Voldemort on Solid State Drives

Vinoth Chandar
4 min readintermediate
--
View Original

Overview

The article discusses the migration of Project Voldemort's storage from SAS disks to Solid State Drives (SSDs) at LinkedIn, highlighting the performance improvements and challenges encountered, particularly with Java Garbage Collection and fragmentation issues. It provides insights into the technical adjustments made to optimize performance and manage latency effectively.

What You'll Learn

1

How to mitigate Java Garbage Collection issues when migrating to SSDs

2

Why SSDs can increase latency in Java applications

3

How to address fragmentation in high-speed SSD environments

Prerequisites & Requirements

  • Understanding of Java Garbage Collection mechanisms
  • Familiarity with SSD and SAS disk technologies

Key Questions Answered

What causes increased latency after migrating to SSDs?
The increased latency after migrating to SSDs was primarily due to Java Garbage Collection issues, particularly because the JVM heap was not locked down, leading to excessive paging by Linux.
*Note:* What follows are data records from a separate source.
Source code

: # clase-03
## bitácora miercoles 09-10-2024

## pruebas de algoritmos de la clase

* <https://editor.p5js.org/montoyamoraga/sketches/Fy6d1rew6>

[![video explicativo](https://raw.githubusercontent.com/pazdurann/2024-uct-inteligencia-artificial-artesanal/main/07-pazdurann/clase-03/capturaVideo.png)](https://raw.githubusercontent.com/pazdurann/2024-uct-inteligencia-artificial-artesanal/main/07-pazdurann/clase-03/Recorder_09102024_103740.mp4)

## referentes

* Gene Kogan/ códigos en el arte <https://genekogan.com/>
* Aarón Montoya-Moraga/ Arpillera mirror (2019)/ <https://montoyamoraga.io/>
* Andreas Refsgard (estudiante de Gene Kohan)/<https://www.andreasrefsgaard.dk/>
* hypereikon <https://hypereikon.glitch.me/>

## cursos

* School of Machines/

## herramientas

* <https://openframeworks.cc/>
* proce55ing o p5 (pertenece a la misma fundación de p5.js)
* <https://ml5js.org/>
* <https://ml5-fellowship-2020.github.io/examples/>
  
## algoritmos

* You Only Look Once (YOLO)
This resulted in significant pauses during minor collections, affecting performance.
How does fragmentation affect performance in SSD environments?
Fragmentation in SSD environments can lead to promotion failures during data cleanup jobs, as high-speed SSDs combined with multi-tenancy create rapid garbage generation. This overloads the Concurrent Mark and Sweep (CMS) process, causing performance degradation.
What JVM flags can help improve performance on SSDs?
Using the AlwaysPreTouch JVM flag can help improve performance on SSDs by ensuring that the virtual address space of the JVM heap is fully mapped to physical addresses, reducing garbage collection pauses during shorter lab experiments.

Key Statistics & Figures

95th percentile latency
4 seconds
This latency was observed during minor pauses due to JVM page scans after the migration to SSDs.

Technologies & Tools

Backend
Voldemort
An open-source implementation of Amazon Dynamo used for handling high traffic at LinkedIn.
Database
Berkeley Db Je
Used as the storage engine for Voldemort, involved in data cleanup and management.

Key Actionable Insights

1
Locking down the JVM heap with mlock() can prevent Linux from paging out JVM pages, which significantly reduces latency during garbage collection.
This is crucial when operating in environments with high memory usage, as it minimizes the overhead caused by page scans and improves overall application responsiveness.
2
Implementing a distributed workload tool to simulate traffic can help identify performance bottlenecks related to fragmentation and garbage collection.
This approach allows for better understanding and testing of system behavior under production-like conditions, leading to more effective optimizations.
3
Forcing the storage engine to avoid caching objects during cleanup jobs can drastically reduce promotion rates and improve performance.
This adjustment is particularly important in high-speed SSD environments where rapid promotions can overwhelm the garbage collection process.

Common Pitfalls

1
Failing to lock down the JVM heap can lead to significant performance penalties due to excessive paging.
This occurs because Linux will swap out JVM pages, causing delays during garbage collection when those pages need to be retrieved.
2
Not addressing fragmentation can result in promotion failures and increased garbage collection overhead.
High-speed SSDs exacerbate fragmentation issues, leading to performance degradation if not managed properly.